--- Page ---

Equality, Diversity and Inclusion eLearning module
The business need
National Highways introduced its first dedicated Equality, Diversity and Inclusion (EDI) role in January 2020, and this was quickly followed by the launch of the organisation’s revised Public Sector Equality Duty (PSED). With a new EDI team in place, National Highways had already signalled the importance of equality, diversity and inclusion to its internal culture.
The starting point for the National Highways team was to create an online learning module that was not only informative but was forward-thinking in terms of the content design and user engagement. While it’s vital that employees understand the legal elements of the policy, National Highways wanted people to really engage and connect with the content, and therefore the policy. Only if this was achieved, would it change the way that people think and behave long-term by providing them with a safe space to explore the sensitive issues raised. This was a key objective of the project.
“The start for us was to have a new EDI module that had more of an emotive side to it. A thinking piece that would get people thinking about this topic. We wanted our people to think more inclusively.”
– Ronnie Calderwood-Duncan, EDI Manager, Highways England
The initial plan was to start the work in September 2020, but a conversation with the CEO in May 2020 quickly led to a much shorter timeline. The new timeline required the learning module to be delivered in September 2020!
The deadline was driven by the launch date for a high-profile, three-month internal comms campaign, Respect at Work. This was scheduled to go live in September but the module would be formally launched during National Inclusion Week at the start of October, so it was a deadline that couldn’t slip. Ronnie says,
“Respect completely underpins our approach to creating an inclusive culture. The e-learning module would be the route and measurement for employee engagement in the campaign, so it was critical it was delivered on time.”
We created emotive stories based on the real-life experiences of National Highways colleagues. These stories addressed sensitive topics and provoked thought, leaving the employee with a lasting impression. The use of these stories helped the learning module meet the objective of creating a safe place to really think about highly sensitive subjects, and specifically to spend time addressing the question, “How would I feel?”.
For example, Sam’s story highlighted issues around racial discrimination, Erica's story surfaced the issues around visible and non-visible disabilities, while Joseph's story demonstrated inequality in relation to sexual orientation.

--- Records shown ---

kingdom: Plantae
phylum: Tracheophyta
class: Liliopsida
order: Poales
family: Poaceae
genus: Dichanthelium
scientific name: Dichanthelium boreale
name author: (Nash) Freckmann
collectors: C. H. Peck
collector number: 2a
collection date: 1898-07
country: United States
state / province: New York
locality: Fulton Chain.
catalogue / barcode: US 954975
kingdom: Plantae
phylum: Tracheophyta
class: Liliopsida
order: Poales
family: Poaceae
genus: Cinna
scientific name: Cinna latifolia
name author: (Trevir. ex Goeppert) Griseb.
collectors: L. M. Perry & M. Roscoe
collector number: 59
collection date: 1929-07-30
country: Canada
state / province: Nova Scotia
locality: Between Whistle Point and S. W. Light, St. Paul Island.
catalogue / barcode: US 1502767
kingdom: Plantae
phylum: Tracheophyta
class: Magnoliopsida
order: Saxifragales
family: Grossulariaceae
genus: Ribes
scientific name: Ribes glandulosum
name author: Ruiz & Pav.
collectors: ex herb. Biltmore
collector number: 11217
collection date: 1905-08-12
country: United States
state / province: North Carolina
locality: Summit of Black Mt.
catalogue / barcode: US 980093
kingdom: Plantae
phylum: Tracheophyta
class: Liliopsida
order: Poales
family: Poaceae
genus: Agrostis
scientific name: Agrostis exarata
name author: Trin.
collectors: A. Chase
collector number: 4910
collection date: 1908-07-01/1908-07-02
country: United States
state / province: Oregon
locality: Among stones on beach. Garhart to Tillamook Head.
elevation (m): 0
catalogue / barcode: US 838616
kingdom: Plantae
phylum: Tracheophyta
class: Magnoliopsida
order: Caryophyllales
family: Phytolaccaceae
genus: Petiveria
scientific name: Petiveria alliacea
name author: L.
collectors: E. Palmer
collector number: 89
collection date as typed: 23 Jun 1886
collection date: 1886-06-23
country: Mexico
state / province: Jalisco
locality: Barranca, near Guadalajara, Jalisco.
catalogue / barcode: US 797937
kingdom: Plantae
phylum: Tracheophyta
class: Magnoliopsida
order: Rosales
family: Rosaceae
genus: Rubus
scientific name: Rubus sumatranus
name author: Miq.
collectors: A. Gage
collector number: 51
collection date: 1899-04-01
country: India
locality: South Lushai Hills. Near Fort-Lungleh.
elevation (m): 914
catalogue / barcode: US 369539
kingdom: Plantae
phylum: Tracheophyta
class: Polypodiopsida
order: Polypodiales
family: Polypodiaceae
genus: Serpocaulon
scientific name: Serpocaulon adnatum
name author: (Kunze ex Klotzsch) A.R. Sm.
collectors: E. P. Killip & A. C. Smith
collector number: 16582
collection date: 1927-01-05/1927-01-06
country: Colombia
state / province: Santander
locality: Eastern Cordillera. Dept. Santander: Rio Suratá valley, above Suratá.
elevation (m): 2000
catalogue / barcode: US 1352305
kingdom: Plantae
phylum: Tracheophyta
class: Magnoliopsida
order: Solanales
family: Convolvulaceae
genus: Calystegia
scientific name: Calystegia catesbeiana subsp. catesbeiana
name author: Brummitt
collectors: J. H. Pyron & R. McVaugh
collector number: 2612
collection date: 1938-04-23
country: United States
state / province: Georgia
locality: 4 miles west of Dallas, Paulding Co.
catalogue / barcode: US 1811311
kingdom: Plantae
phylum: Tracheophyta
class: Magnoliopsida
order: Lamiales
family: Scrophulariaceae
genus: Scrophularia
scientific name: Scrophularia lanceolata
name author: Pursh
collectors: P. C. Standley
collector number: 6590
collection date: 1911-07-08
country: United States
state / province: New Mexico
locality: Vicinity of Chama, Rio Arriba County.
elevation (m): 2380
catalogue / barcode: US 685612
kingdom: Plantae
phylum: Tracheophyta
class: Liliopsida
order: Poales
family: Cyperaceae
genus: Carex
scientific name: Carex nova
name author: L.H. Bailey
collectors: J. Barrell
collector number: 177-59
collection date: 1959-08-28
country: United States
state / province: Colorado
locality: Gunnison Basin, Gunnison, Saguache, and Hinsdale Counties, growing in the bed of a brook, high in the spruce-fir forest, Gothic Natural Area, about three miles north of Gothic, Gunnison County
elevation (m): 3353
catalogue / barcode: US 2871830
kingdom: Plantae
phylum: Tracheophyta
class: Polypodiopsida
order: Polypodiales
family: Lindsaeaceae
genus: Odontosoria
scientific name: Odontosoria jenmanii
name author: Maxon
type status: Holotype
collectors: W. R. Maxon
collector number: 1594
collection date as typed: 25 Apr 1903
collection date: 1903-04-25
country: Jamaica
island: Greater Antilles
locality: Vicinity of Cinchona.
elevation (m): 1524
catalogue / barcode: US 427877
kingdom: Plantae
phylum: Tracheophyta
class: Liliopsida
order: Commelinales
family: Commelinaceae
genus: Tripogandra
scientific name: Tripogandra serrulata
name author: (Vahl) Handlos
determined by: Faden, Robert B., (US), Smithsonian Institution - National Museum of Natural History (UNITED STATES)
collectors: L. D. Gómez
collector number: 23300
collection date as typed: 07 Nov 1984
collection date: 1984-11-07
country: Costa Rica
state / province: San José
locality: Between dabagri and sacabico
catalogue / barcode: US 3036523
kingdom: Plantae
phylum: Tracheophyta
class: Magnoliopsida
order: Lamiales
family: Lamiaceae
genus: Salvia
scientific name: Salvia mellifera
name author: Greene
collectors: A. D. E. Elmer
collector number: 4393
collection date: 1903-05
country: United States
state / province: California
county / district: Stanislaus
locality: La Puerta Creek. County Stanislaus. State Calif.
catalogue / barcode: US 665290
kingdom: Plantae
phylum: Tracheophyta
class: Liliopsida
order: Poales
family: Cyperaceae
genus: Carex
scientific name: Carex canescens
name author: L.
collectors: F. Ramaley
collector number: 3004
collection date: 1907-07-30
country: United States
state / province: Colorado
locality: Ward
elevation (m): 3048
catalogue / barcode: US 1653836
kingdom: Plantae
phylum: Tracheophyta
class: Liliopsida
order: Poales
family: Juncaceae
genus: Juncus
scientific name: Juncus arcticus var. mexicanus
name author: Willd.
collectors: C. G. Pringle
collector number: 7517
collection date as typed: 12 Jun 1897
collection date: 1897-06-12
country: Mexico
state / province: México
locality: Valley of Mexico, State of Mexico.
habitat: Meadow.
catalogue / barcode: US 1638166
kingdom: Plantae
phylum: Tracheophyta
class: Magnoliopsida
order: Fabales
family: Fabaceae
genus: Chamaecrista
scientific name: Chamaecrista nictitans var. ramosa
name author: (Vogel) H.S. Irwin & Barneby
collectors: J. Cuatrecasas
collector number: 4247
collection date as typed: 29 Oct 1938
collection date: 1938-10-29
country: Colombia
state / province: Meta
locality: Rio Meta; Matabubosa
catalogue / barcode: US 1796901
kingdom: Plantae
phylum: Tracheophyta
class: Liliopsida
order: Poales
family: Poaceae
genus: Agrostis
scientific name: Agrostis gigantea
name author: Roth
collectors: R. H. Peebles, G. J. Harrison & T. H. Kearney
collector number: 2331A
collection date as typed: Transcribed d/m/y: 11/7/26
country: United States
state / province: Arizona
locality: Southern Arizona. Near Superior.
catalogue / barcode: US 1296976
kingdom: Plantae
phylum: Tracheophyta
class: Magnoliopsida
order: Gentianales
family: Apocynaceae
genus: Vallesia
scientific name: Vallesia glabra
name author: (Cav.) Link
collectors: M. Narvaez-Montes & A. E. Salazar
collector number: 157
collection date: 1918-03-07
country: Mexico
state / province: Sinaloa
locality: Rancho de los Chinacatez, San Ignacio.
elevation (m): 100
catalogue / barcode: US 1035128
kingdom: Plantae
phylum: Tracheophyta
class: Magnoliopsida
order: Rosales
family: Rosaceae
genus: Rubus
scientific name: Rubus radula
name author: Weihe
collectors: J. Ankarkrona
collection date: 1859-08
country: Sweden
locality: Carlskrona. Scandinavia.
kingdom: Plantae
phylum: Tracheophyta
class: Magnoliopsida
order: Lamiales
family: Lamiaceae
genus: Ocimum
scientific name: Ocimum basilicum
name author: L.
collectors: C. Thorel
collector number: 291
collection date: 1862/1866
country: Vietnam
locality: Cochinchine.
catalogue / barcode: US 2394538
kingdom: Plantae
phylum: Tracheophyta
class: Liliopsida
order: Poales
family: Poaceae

---

* [What to work on]:
**1.** List every person whose story is named on the EDI module page.
**2.** Please rename "collectors" to "collected by" in the records from the line with "scientific name: Agrostis exarata" to the line with "collectors: E. Palmer", and return only those lines.
The text and the records were drawn from separate sources.

* [Task-by-task solutions]:
**1.** Sam, Erica, Joseph

**2.**
scientific name: Agrostis exarata
name author: Trin.
collected by: A. Chase
collector number: 4910
collection date: 1908-07-01/1908-07-02
country: United States
state / province: Oregon
locality: Among stones on beach. Garhart to Tillamook Head.
elevation (m): 0
catalogue / barcode: US 838616
kingdom: Plantae
phylum: Tracheophyta
class: Magnoliopsida
order: Caryophyllales
family: Phytolaccaceae
genus: Petiveria
scientific name: Petiveria alliacea
name author: L.
collected by: E. Palmer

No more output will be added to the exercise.